(The article featured
below is a selection from International
Securities and Financial Reporting Update, which is available to subscribers
of that publication.)
IASB, FASB Name Financial Crisis Advisory Group Members
The first meeting of the joint IASB-FASB advisory
group created to consider financial reporting issues arising from the global
financial crisis will occur this month. The group is co-chaired by Hans
Hoogervorst, Chairman of the Netherlands Authority for the Financial Markets and
former SEC Commissioner Harvey Goldschmid. Hoogervorst also serves as
Vice-Chairman of the IOSCO Technical Committee and is a former Dutch Finance
Minister. The SEC and the Basel Committee have been named as observers.
The advisory group is comprised of auditors,
investors, regulators and preparers of financial statements and will help ensure
that financial reporting issues arising from the crisis are considered in an
internationally coordinated manner. It is expected that the work of the advisory
group will be completed within a four to six month period.
Recently named members of the advisory group are
Jerry Corrigan, former President of the NY Federal Reserve Bank and chair of the
Counterparty Risk Management Policy Group, and Gene Ludwig, former U.S.
Comptroller of the Currency. Other members are Lucas Papademos, Vice President
of the European Central Bank and Don Nicolaisen, former SEC Chief Accountant.
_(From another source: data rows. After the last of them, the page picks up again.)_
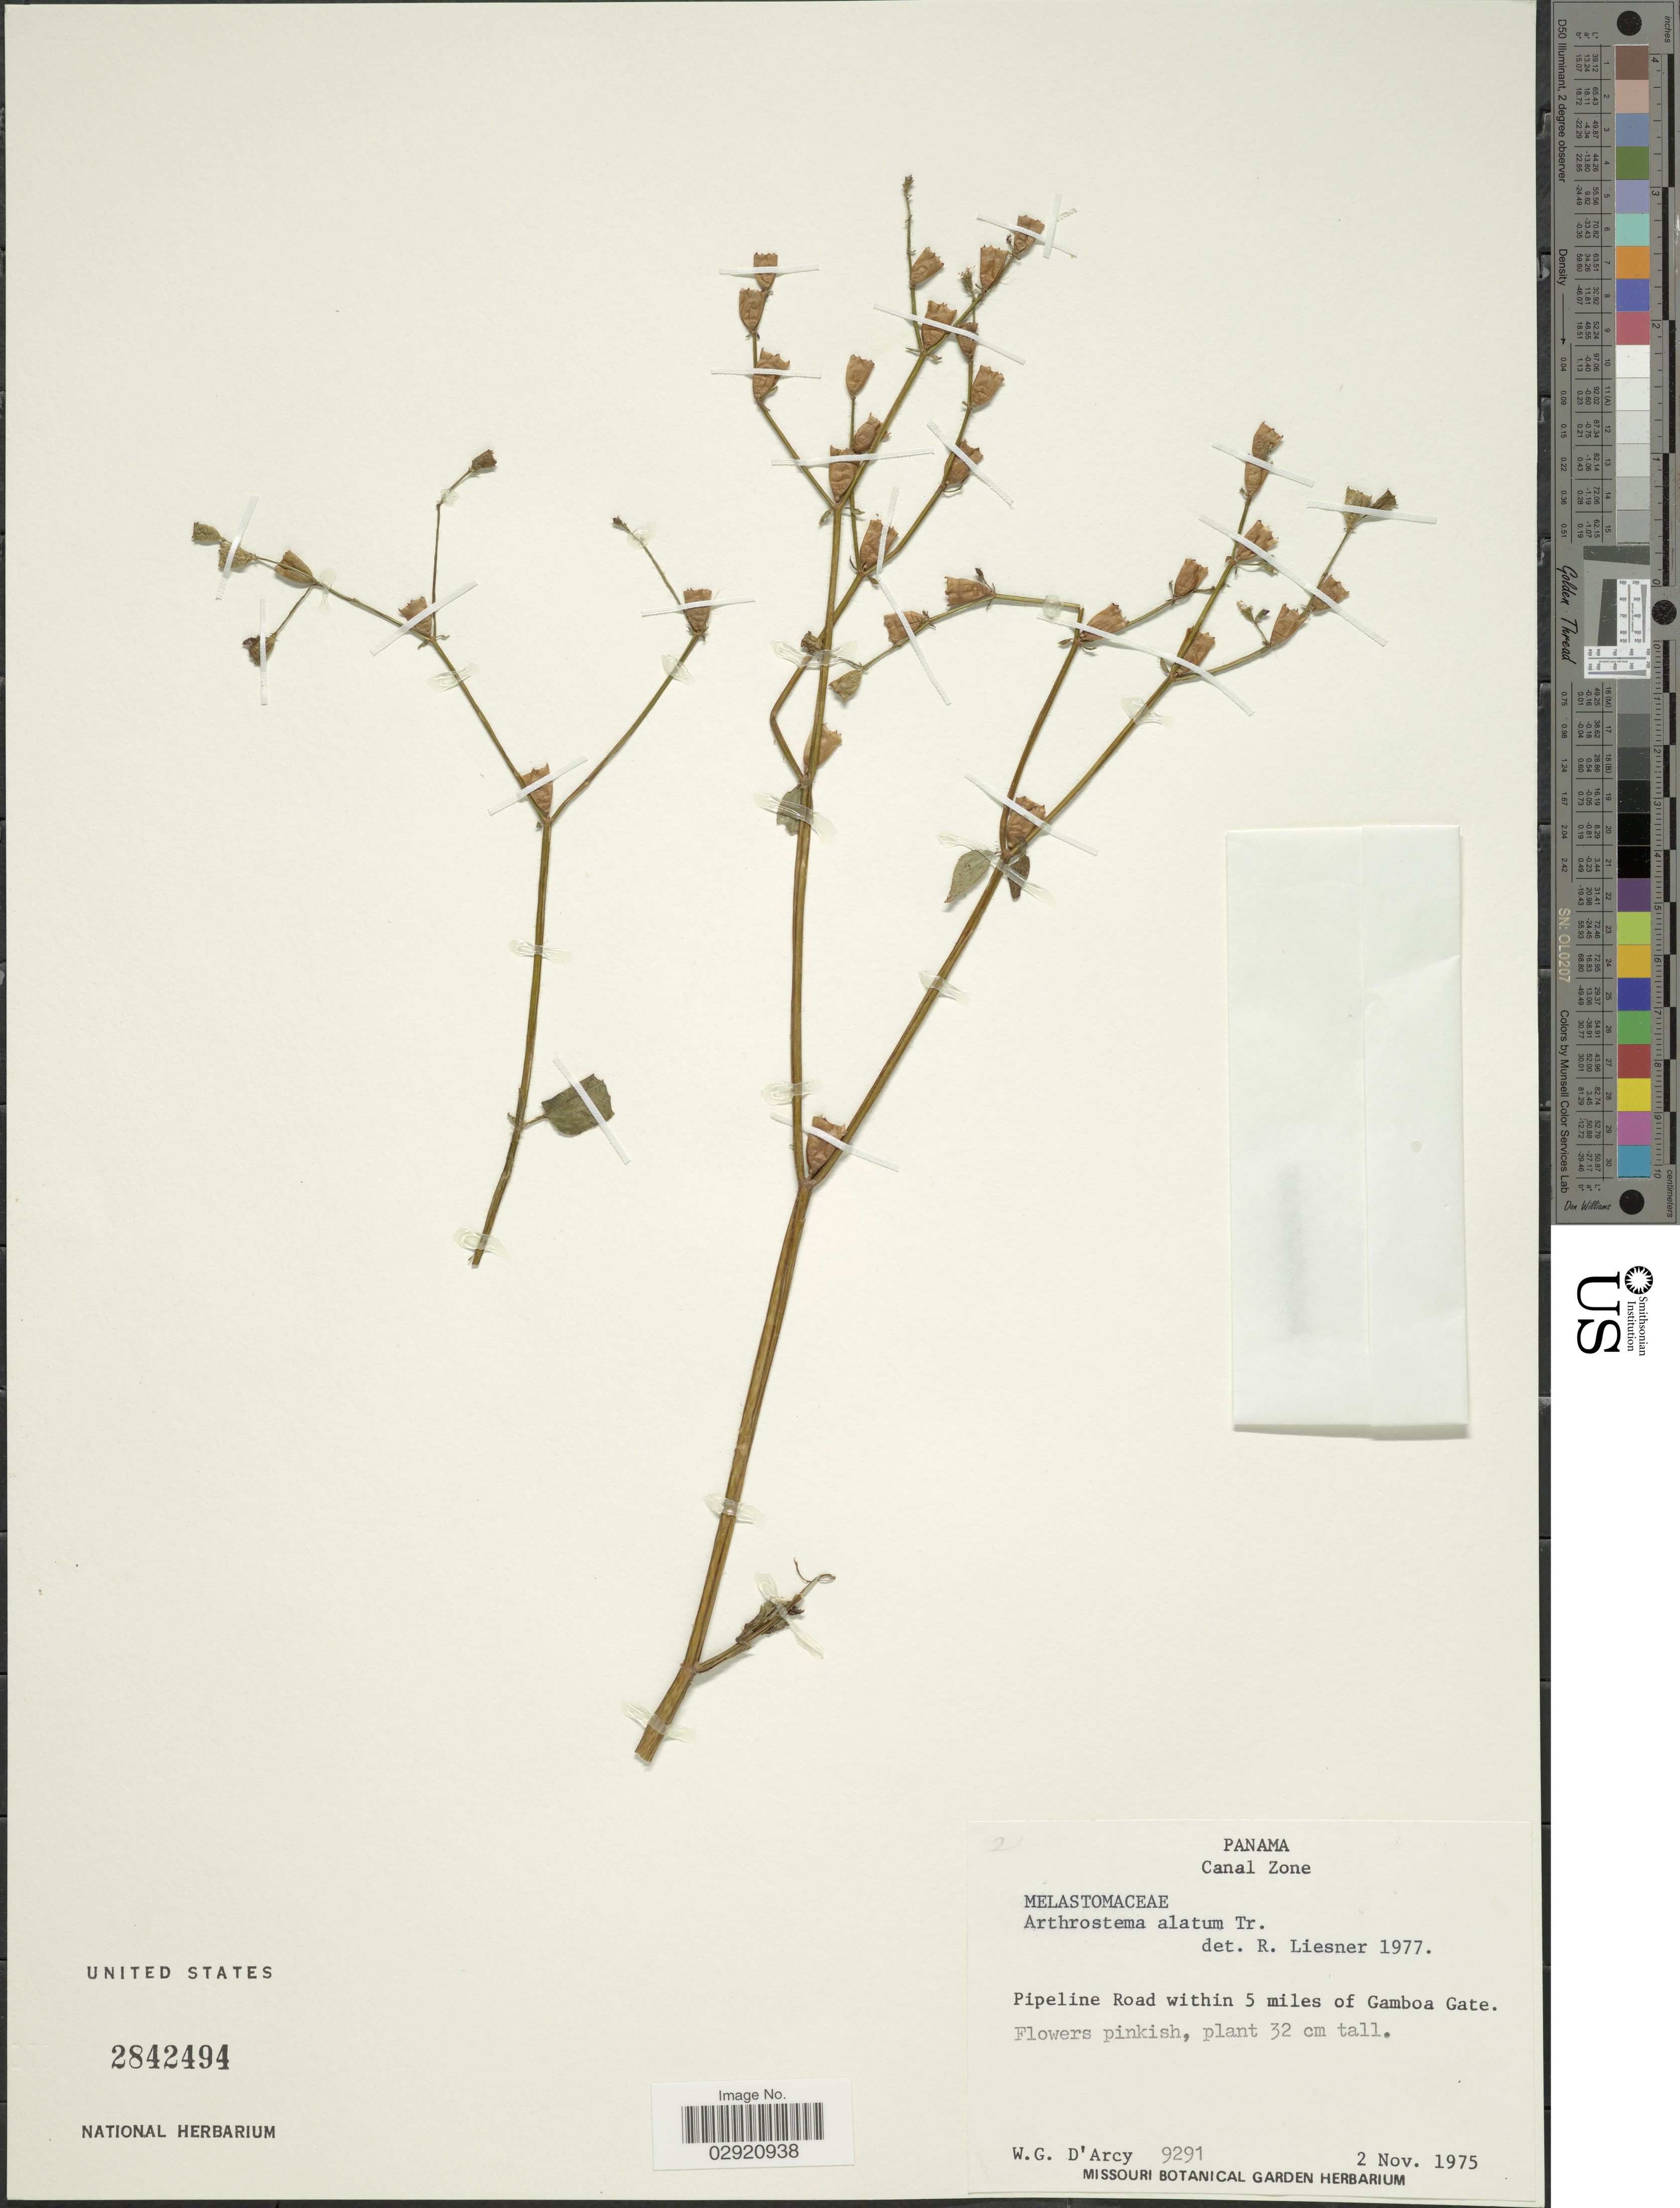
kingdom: Plantae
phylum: Tracheophyta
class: Magnoliopsida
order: Myrtales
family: Melastomataceae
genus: Arthrostemma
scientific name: Arthrostemma alatum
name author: Triana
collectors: W. G. D'Arcy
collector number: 9291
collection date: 1975-11-02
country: Panama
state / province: Colón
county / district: Canal Zone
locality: Canal Zone. Pipeline Road within 5 miles of Gamboa Gate.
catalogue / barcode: US 2842494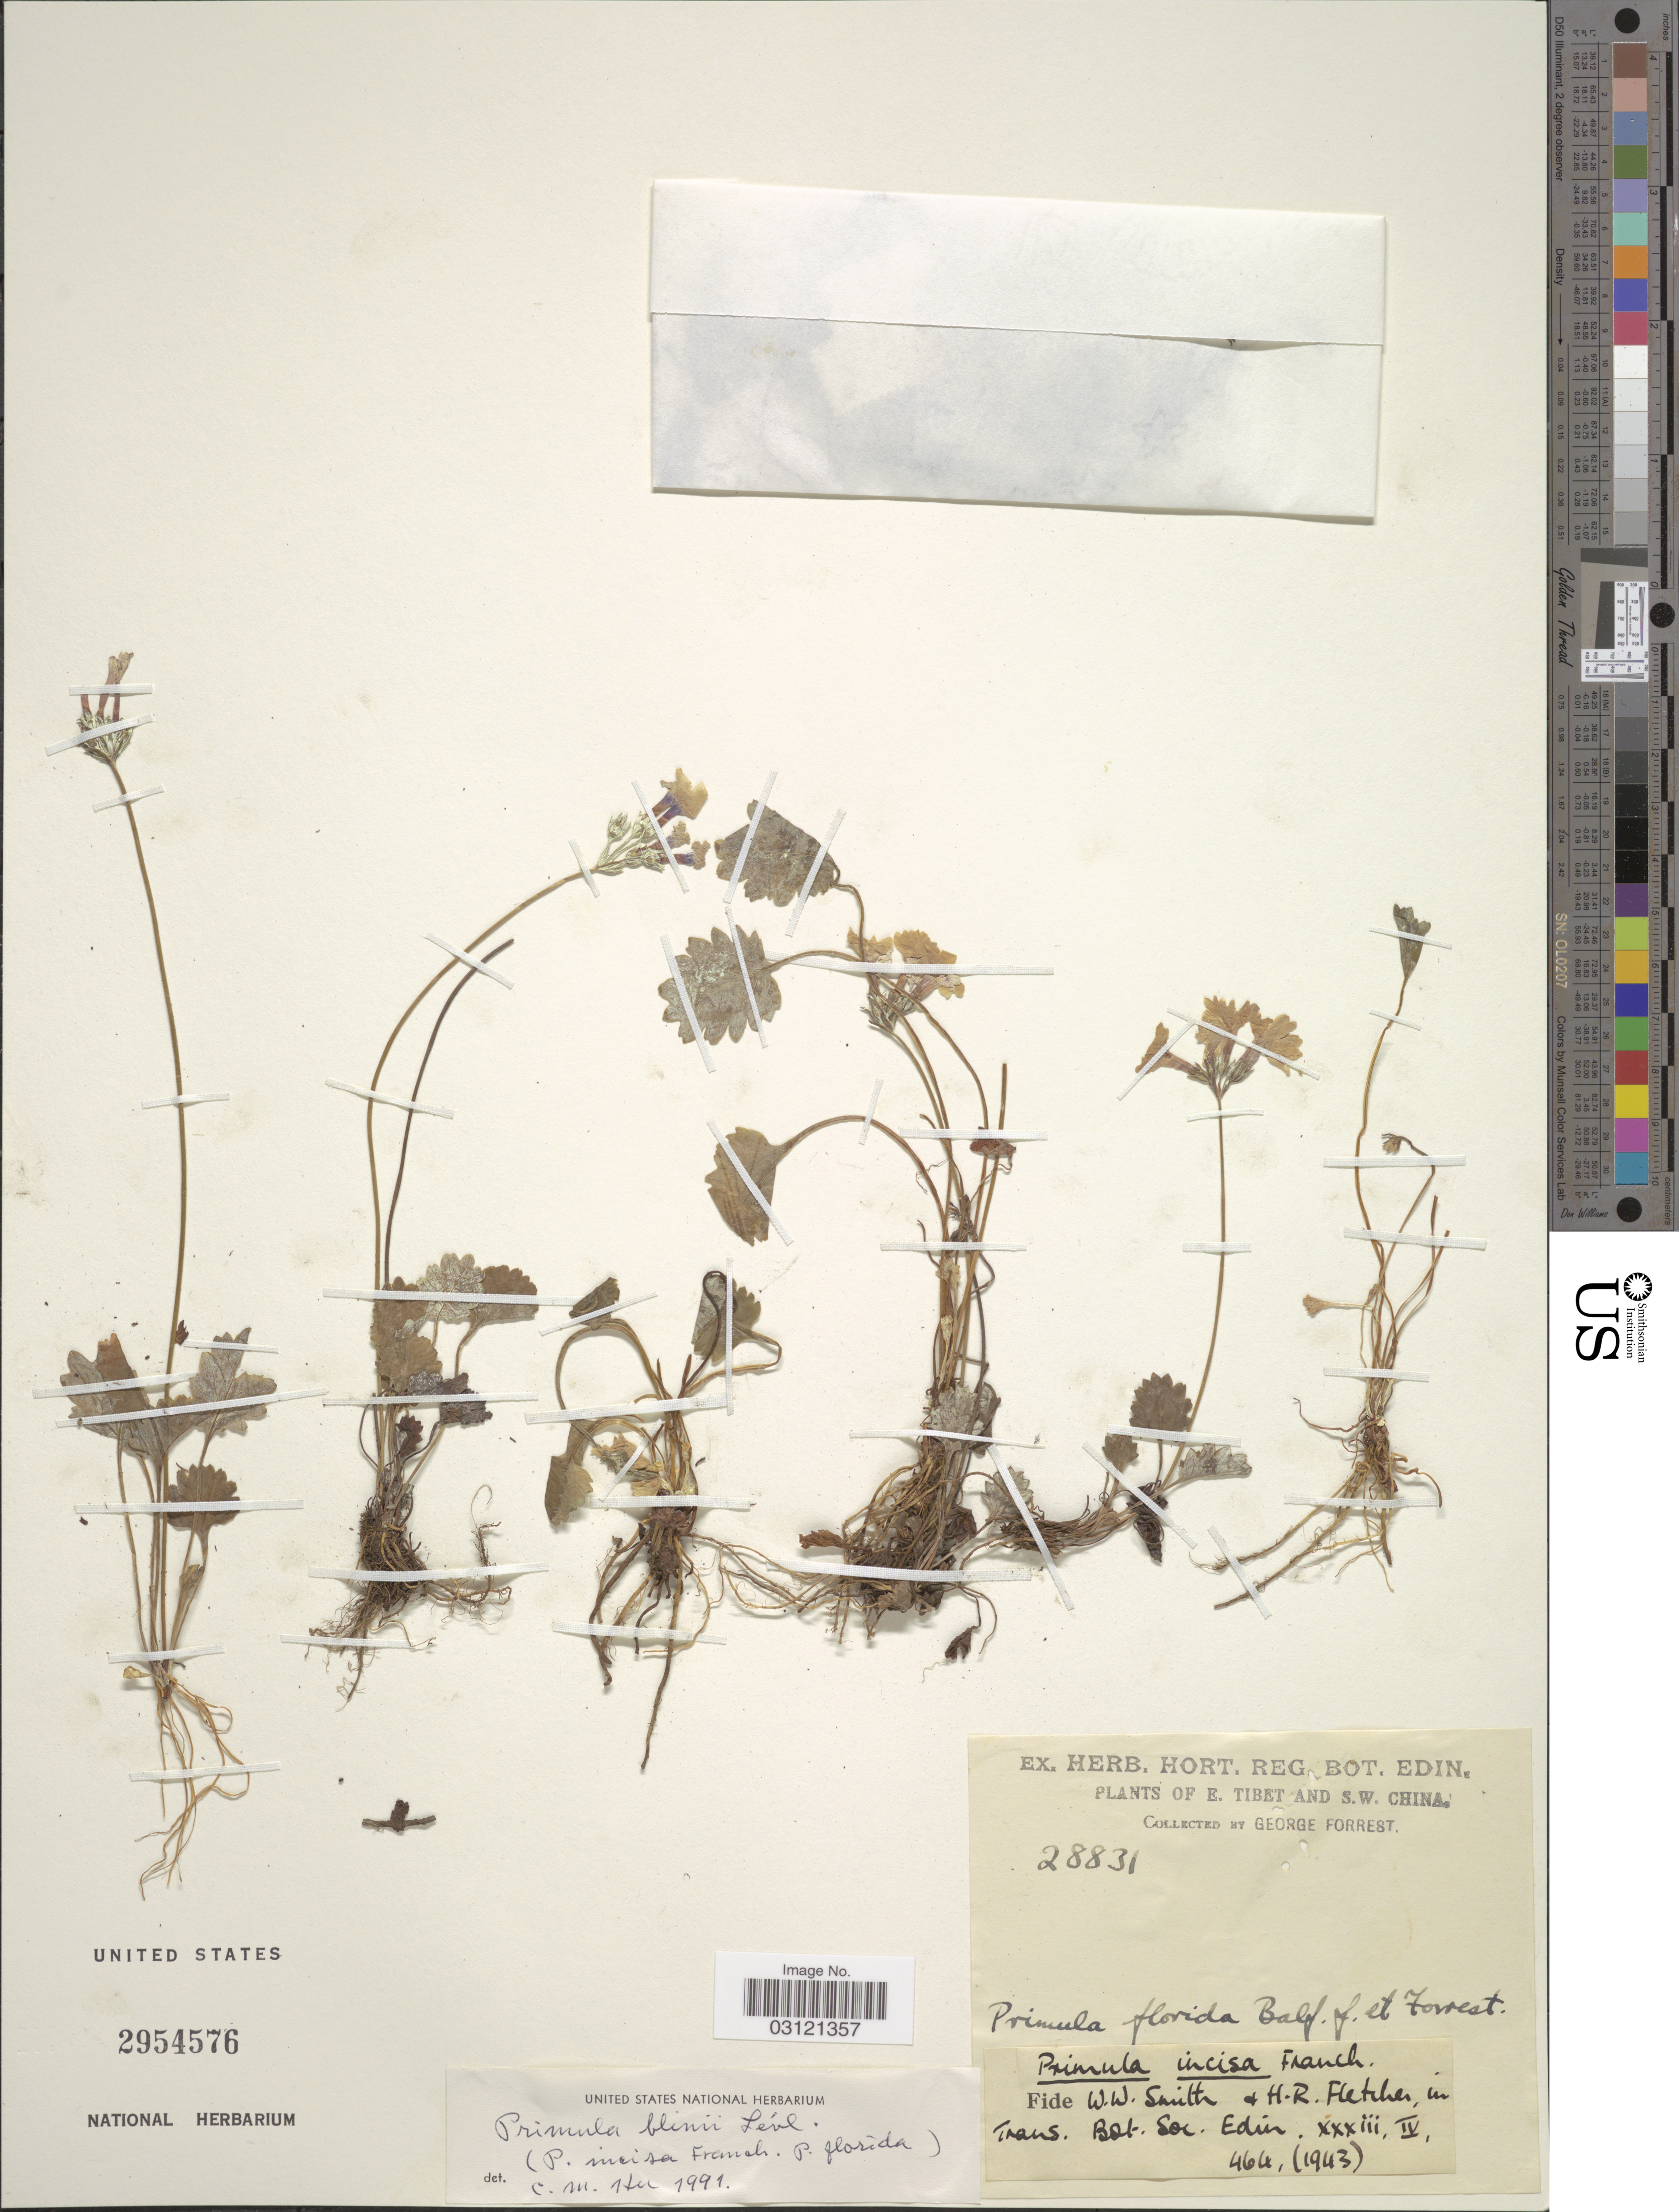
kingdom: Plantae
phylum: Tracheophyta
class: Magnoliopsida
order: Ericales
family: Primulaceae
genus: Primula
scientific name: Primula incisa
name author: Franch.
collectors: G. Forrest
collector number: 28831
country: China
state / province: Xizang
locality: E. Tibet and S.W. China.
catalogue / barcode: US 2954576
Recommendations from the advisory group will be
jointly considered by the two boards. Any decisions to act upon the
recommendations will be subject to appropriate due process. In the interest of
transparency, the advisory group will meet in public session with webcasting
facilities available to all interested parties.
In recent remarks at a U.K. seminar on restoring
confidence in the financial markets, Chairman Hoogervorst said that a global
response to the financial crisis is critical in order to prevent regulatory
arbitrage and a regulatory race to the bottom. He also believes that the moral
hazard created by a public safety net of central bank lending and government
bailouts, which he concedes were needed, must be counterbalanced by strong
regulation.
Thus, while providing a safety net is inevitable to
contain systemic risk, more regulation will also be needed in the opaque
over-the-counter market for derivatives. In addition, the credit default swap
market is in obvious need of enhanced transparency and a sound clearing and
settlement system. For the longer term, the entire institutional regulatory
structure will have to be reformed, he said, since the crisis makes clear that
this review needs to include not only prudential regulation, but also
conduct-of-business regulation.
More broadly, he noted a need to make sure that
regulatory reform is structured nationally, regionally and globally. For this,
regulators should look to the recommendations of the Financial Stability Forum,
the European Union and the International Monetary Fund.